Your goal: Nothing but the lines below from the one holding "For every layout" up to and including the one holding "Identify the document" should be copied, exactly and without pictures.

Excerpted records:
[Start of Attachment]

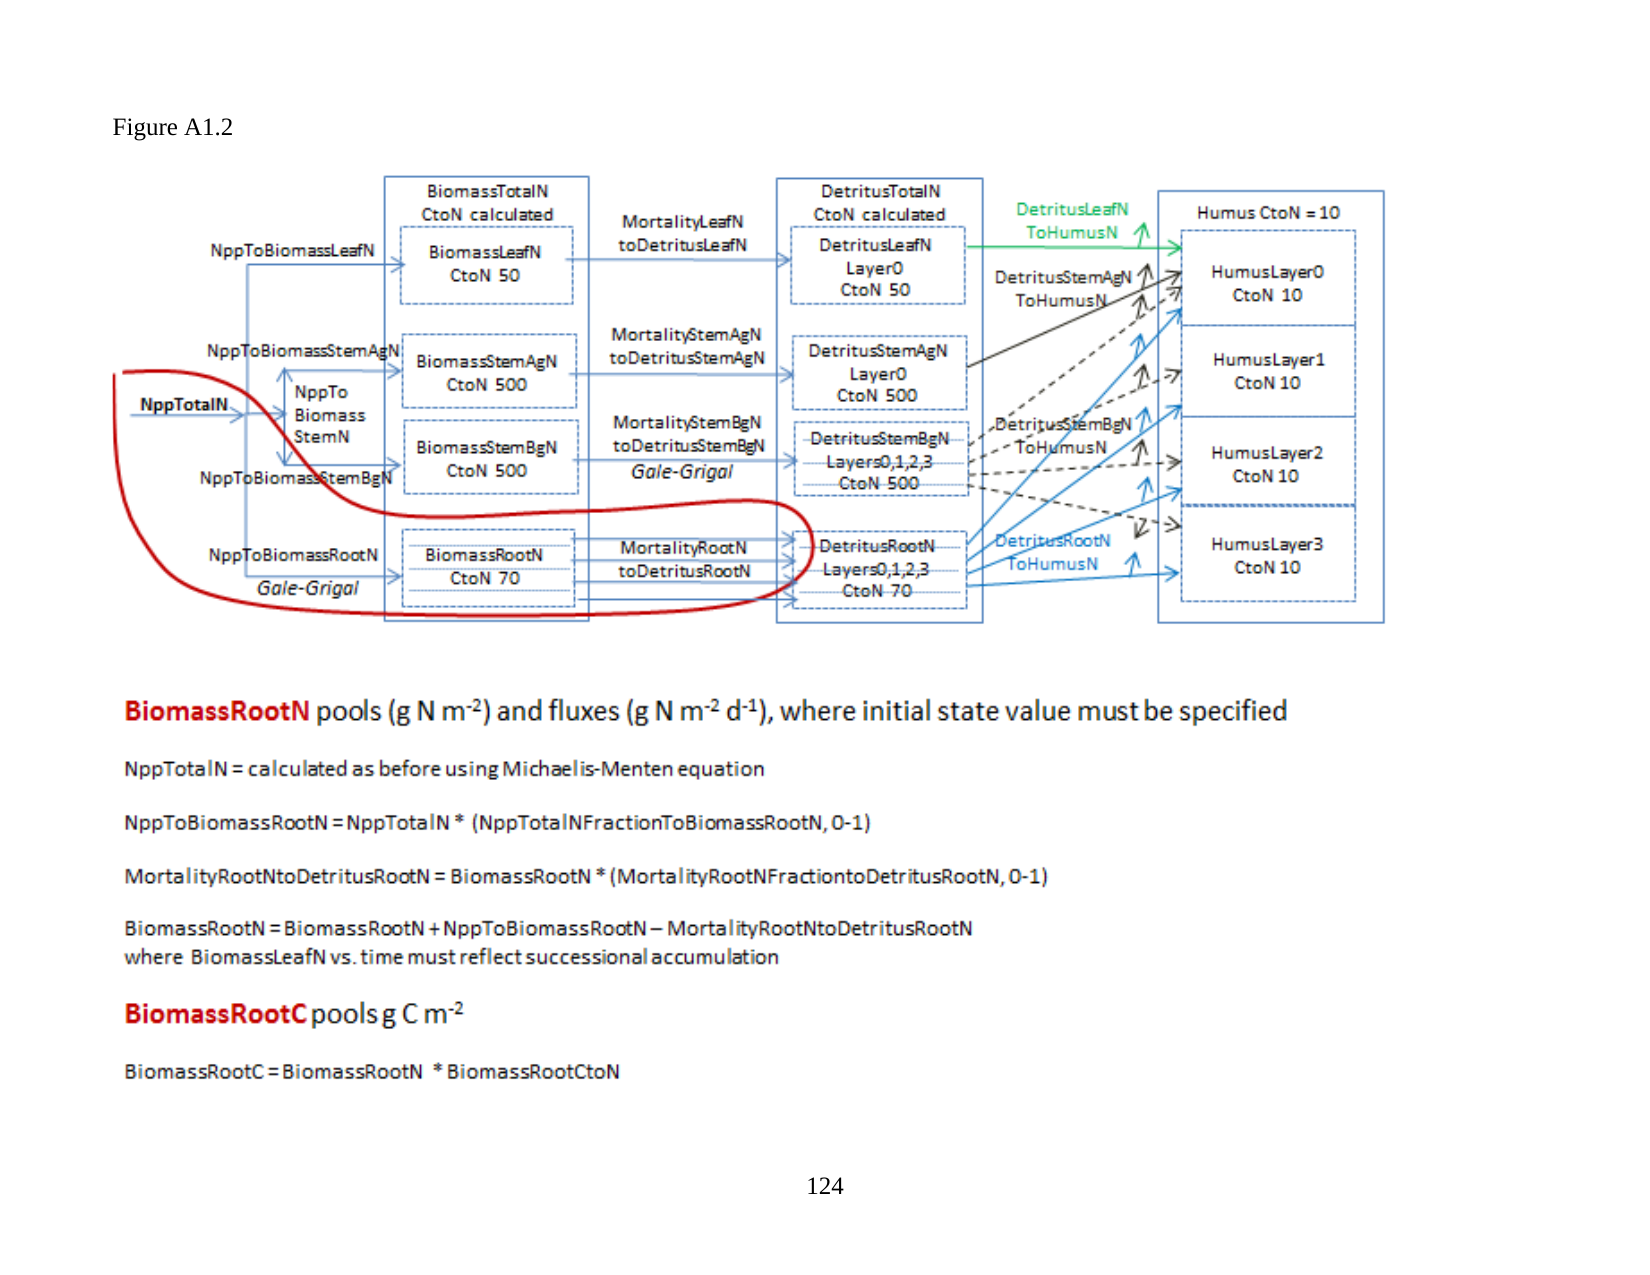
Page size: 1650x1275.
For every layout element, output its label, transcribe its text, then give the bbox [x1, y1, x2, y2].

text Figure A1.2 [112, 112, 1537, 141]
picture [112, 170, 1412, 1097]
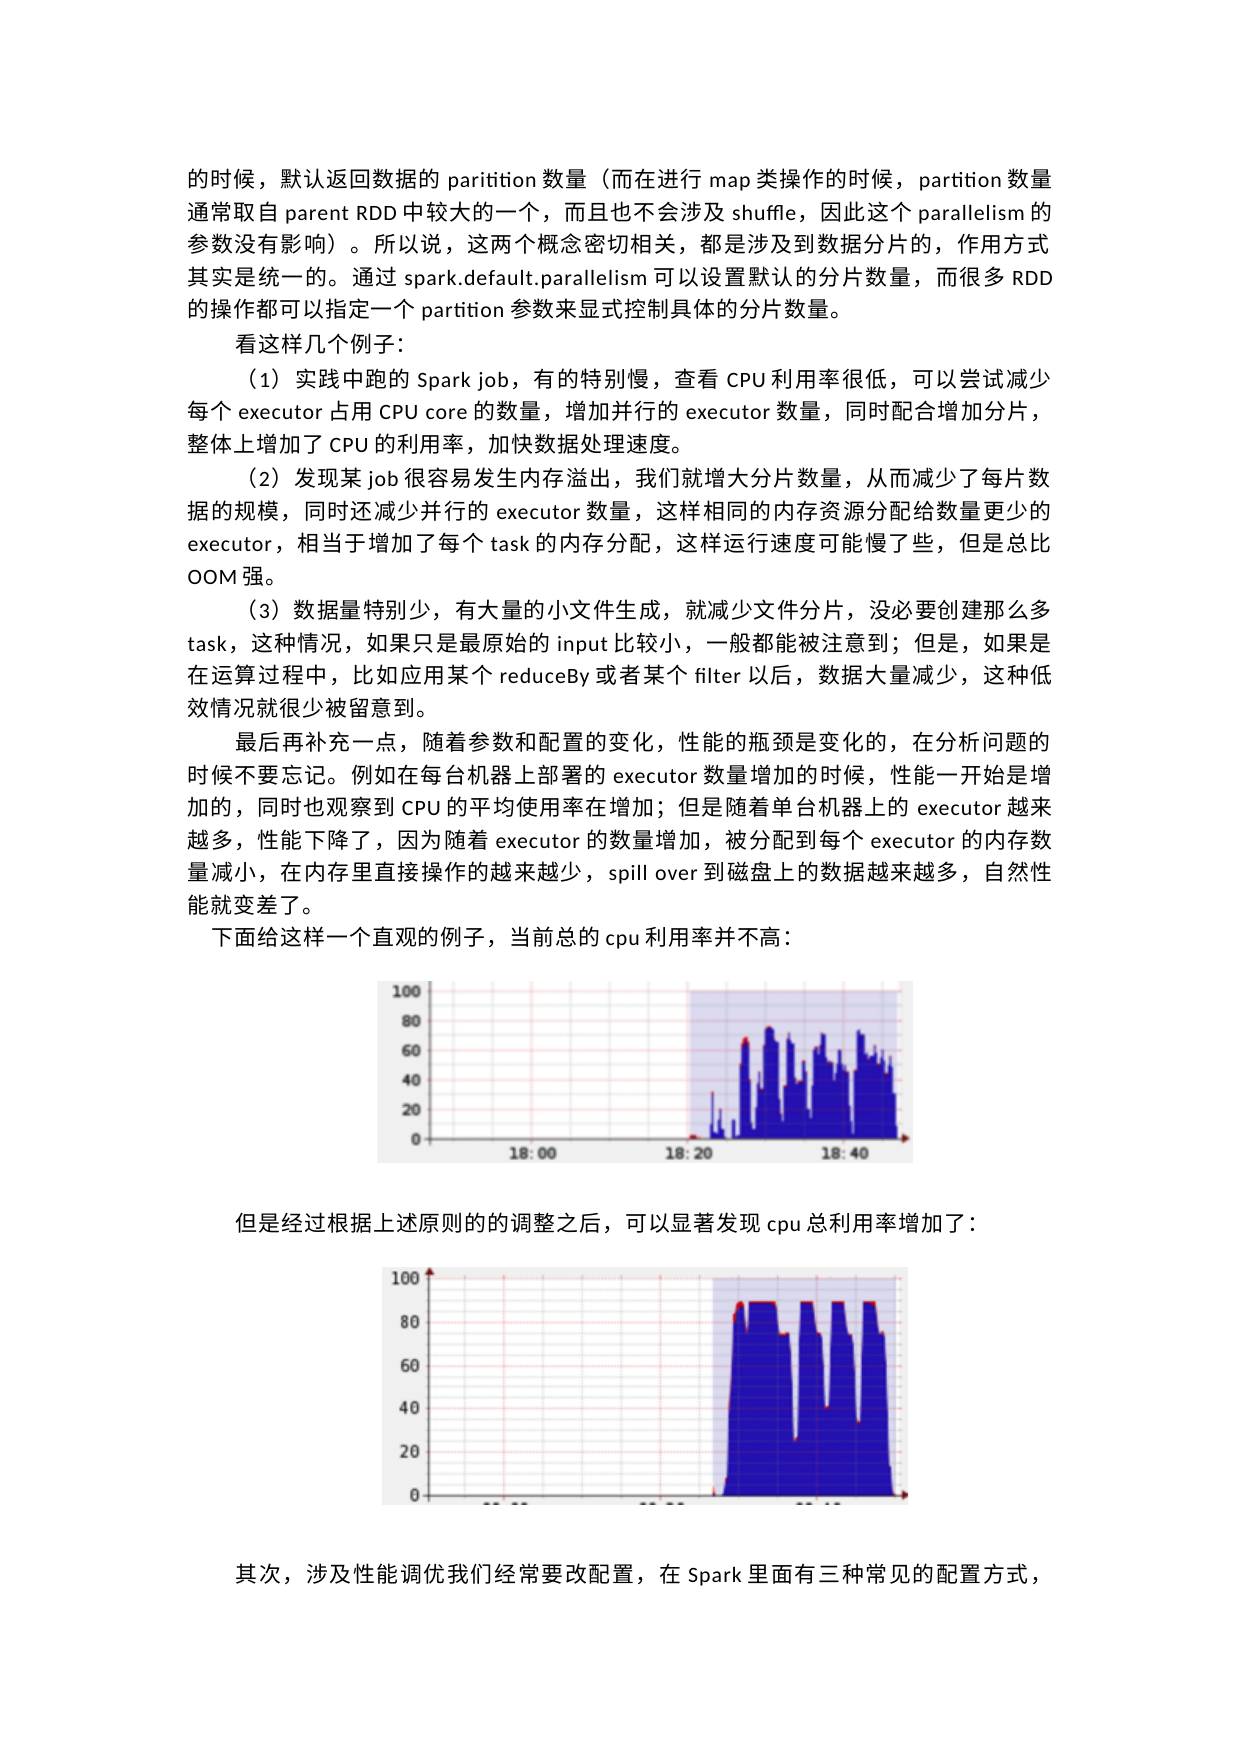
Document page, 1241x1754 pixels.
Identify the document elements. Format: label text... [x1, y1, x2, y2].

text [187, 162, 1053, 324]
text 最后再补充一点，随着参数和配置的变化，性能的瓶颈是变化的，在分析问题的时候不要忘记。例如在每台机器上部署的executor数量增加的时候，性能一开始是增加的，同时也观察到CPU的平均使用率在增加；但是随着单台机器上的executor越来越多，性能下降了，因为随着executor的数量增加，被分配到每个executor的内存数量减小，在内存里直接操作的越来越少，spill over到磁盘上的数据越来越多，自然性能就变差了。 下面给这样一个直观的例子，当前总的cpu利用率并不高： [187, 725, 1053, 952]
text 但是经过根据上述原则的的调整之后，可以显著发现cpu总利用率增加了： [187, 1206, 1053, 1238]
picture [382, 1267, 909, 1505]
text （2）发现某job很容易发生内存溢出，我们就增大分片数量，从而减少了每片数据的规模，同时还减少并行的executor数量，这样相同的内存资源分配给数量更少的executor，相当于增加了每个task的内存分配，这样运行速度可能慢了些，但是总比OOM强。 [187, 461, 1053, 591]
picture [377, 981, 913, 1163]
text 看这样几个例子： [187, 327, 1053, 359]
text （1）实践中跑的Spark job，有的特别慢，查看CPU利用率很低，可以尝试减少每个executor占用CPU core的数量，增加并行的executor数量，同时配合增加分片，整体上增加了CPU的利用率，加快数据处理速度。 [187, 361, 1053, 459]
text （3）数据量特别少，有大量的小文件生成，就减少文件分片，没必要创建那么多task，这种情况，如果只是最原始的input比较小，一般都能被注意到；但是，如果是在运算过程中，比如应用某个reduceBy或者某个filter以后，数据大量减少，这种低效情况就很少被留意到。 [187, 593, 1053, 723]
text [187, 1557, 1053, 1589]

[End of Attachment]

Output for this exercise:
For every layout element, output its label, transcribe its text, then give the bbox [x1, y1, x2, y2].

text Figure A1.2 [112, 112, 1537, 141]
picture [112, 170, 1412, 1097]
Document page, 1241x1754 pixels.
Identify the document elements. Format: label text... [x1, y1, x2, y2].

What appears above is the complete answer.